"Abraham Returns Hagar, Engraving After Horace Vernet"Beautiful engraving under glass in a gilt frame depicting a biblical scene after the painting of Horace Vernet.
Dimensions 103 cm by 86, frame included.
In good condition, the engraving has stains and soiling as seen in the photos.
Inspired by a biblical episode (Genesis, XXI) frequently illustrated by artists between the seventeenth and nineteenth century, the painting represents repudiation by Abraham of Agar and their son Ishmael. Having remained sterile for a long time, Sarah, Abraham's wife, encouraged the union of her husband with her Egyptian servant Agar (Genesis XVI). Divine intervention finally gives the couple a legitimate child - Isaac - which results in the banishment of the maidservant and her son to the desert where the angels will save them from death. After Rebekah at the fountain, a painting also inspired by the Old Testament that he presented at the Salon of 1835 after returning from his trip to Algeria, Vernet deepened with his repudiation of Agar the process called "Arabization" of the Bible, reading of which he will be the most ardent defender in France. Nothing is missing here, neither the Bedouin tent, nor the picturesque types and costumes (especially that of Abraham, copied on that of a "beautiful Scheyck [sic] of Bedouins"), which will arouse the admiration of Prosper Mérimée.

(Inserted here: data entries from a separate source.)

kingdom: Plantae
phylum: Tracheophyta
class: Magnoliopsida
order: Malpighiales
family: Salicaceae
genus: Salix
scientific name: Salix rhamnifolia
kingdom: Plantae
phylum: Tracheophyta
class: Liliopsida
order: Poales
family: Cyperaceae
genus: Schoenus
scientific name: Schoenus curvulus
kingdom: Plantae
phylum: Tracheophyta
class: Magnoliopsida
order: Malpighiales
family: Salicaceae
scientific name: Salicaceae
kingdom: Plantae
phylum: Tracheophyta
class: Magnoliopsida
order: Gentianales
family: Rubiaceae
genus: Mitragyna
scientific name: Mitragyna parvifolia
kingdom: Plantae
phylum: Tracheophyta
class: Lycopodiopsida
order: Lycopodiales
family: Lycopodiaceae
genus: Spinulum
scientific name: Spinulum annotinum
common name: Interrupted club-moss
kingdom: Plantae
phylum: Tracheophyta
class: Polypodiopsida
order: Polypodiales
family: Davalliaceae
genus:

As a good painter of history, very familiar with the great academic tradition, Vernet explores the psychology of the protagonists of the drama and plays strongly on oppositions by building its composition on both sides of a large vertical line. On the left, on the side of Sarah who jealously watches over Isaac, the elect, the order, the lineage, the inheritance. On the right, promised to the loneliness of the desert if not to death, Agar and the adulterine son of Abraham turn to the latter looks where the distress and misunderstanding of the child and the mute pain (and somewhat disdainful?) of the concubine betrayed. Between the elect and the reprobate stands the high figure of the patriarch, whose unyielding attitude is scarcely tempered by the shadow of a passing regret.